Tradition: A Go-Getter Champ in the Manipur Syllabus!

Tradition is a guide and not a jailer.
- W. Somerset Maugham

Mr. Langban has bidden adieu for the year passing on the duties to the Ministress of Seasonal Affairs – Mera Tha.

A pleasant season, the return of hungaam and yongchaak in the chakhum and of course the festivals that queue up for their turn one after another, mark the advent of Mera. Fatso Langban relished all the tarpon feasts and offerings that we prepared for the departed souls of our ahal laman and saagei-naatei. He needs at least a year to digest everything that he had gorged on during his stay. The last time I saw him, he was buying Enzyme and lots of Hajmola sachets.

Meanwhile, Mera Ministress cannot wait to flaunt herself. She has impeccably donned herself with the Fall-Winter collection from some wannabe designers. Cajoled by her elegance, she gracefully makes her seasonal entry imbued with the right hues.

As bamboola sounds mingle in the festive air, the young and the old are bracing up for the coming days in high spirits. I pressed F5 on my mind for a few memories of festivals that we ardently enjoyed during our childhood days. One of the reloaded memories is that of the Durga Puja festival. Five days of fun and frolicking, lots of bamboola to crack and lots of esei-leela to indulge in. Puja vacations had always been a second Yaoshang coming for us. The festival is still celebrated with great pomp and show at present (especially in my leikai).

Beat Yaoshang or Durga Puja, we love celebrating every festival with great pomp and show. The only difference I have personally observed over the years is how we now celebrate a festival. The same old excitement or jovial spirit seems faded. Perhaps, it’s the years playing tricks with us or it’s the continuous mayhems that have stuffed our attention around the whole year.

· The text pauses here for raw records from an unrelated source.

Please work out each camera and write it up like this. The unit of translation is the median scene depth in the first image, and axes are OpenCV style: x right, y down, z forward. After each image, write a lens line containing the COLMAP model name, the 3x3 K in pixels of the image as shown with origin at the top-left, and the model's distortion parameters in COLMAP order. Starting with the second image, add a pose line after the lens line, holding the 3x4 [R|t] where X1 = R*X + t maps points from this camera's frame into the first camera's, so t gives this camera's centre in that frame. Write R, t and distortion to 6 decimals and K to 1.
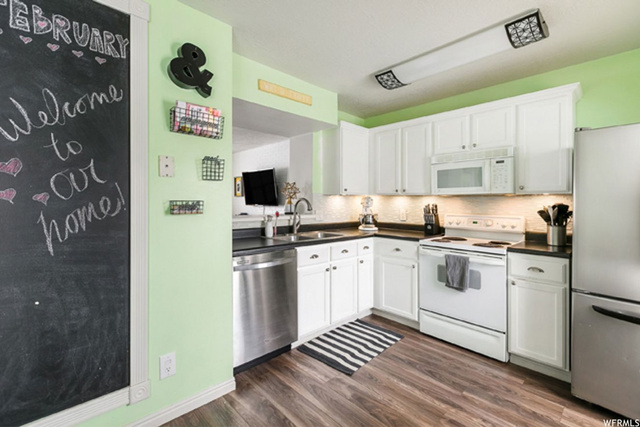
lens RADIAL K [[259.8, 0, 317.6], [0, 259.8, 202.6], [0, 0, 1]] dist [0.002197, 0.000105]
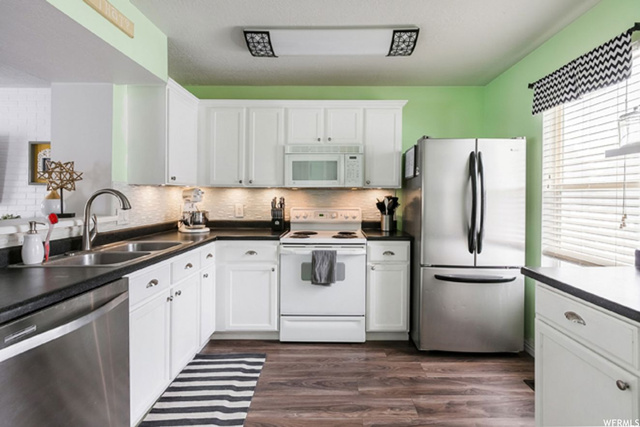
lens RADIAL K [[282.6, 0, 315.9], [0, 282.6, 197.1], [0, 0, 1]] dist [0.001077, 0.000246]
pose [[0.715381, -0.005416, 0.698713, -0.226907], [0.002872, 0.999984, 0.004811, 0.000080], [-0.698728, -0.001435, 0.715386, 0.272151]]
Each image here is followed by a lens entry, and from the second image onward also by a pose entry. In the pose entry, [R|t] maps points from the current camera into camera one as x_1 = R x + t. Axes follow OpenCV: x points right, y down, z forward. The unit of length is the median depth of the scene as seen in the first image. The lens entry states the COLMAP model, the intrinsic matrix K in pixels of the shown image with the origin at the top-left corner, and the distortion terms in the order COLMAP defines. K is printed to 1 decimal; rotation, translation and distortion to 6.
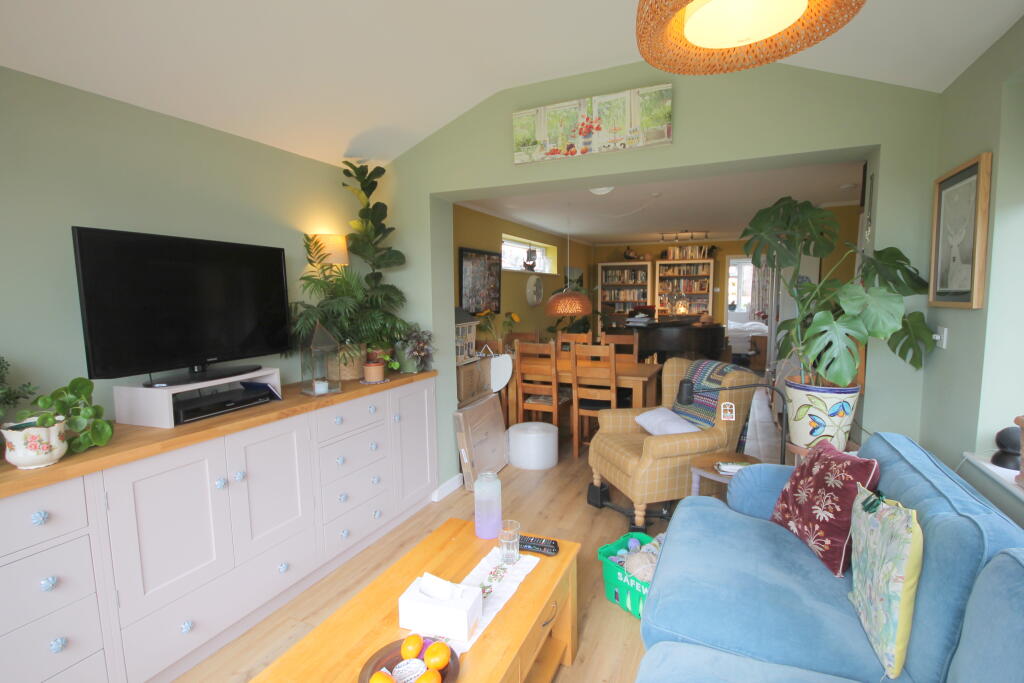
lens RADIAL K [[477.7, 0, 516.7], [0, 477.7, 341.6], [0, 0, 1]] dist [-0.003140, 0.000534]
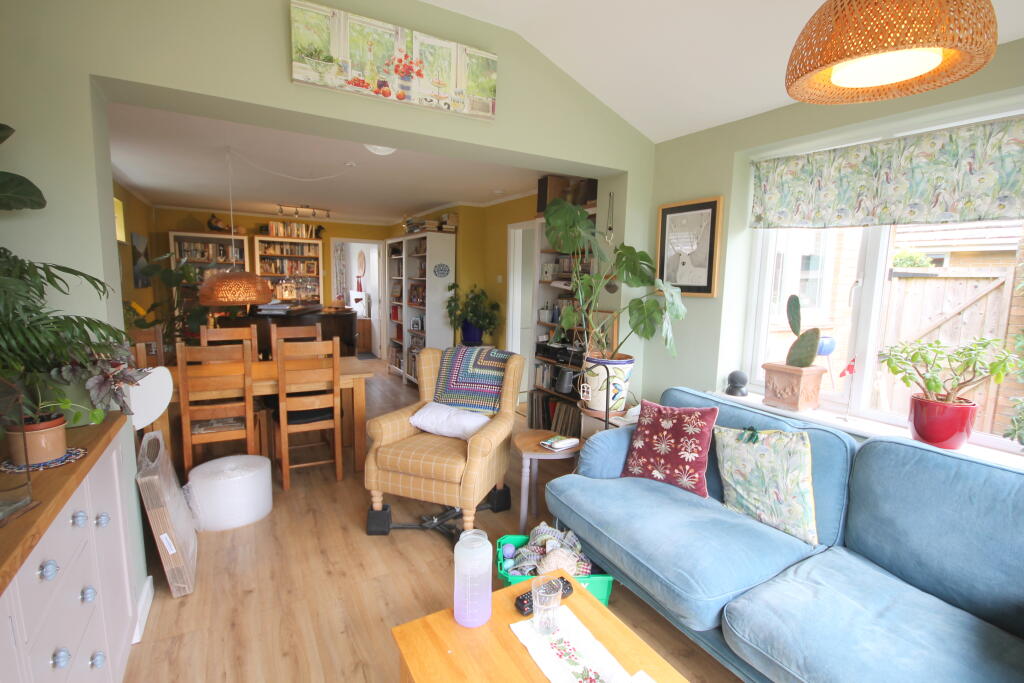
lens RADIAL K [[477.7, 0, 514.4], [0, 477.7, 343.6], [0, 0, 1]] dist [-0.003140, 0.000534]
pose [[0.579894, -0.085851, 0.810156, -0.376269], [0.052029, 0.996305, 0.068336, -0.034120], [-0.813029, 0.002525, 0.582218, 0.351066]]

Well, I suppose we need a break from the depression throughout the year. Which is why, the major festivals – Duga Puja, Diwali, Ningol Chakouba, Christmas to name a few – mark the ending of every year.

However, from the murky side, it seems nothing changes in our state except the dates and the festivals that mark their annual return. It’s the same old ugly brouhaha, the primitive laid-back attitude of our people, the sycophancy of the system and the list goes on.

Wait, wait. We have seen a few additions in the syllabus over the last few years. In the last couple of years, reports of rapes and molestations plus cases of missing housewives have added a few more. Once these used to be nauseating news from the metropolis, but not anymore.

In the midst, I am at least glad that we still nurture the tradition of celebrating festivals.

Possibly, it’s time we admit that it is only tradition that always scores letter mark in the Manipur Syllabus. It is something that revives us from depression and restlessness that engulf us the whole year.

Tradition inculcates belongingness in our heart to the blood soaked land we call our home. It still makes us yearn to go back and mingle up again with our forlorn friends, brothers and sisters. It provides us an original identity of our own that the rest of the world would not even care.

Que sera sera, we should be glad that the guns and bombs cannot destroy the tradition that we have been religiously following all these decades. Tradition is a go-getter champ in the Manipur Syllabus. Let’s hope it scores a Gold Medal someday provided time and technology do not play a trick with it.

Long live tradition. Happy festivals, everyone!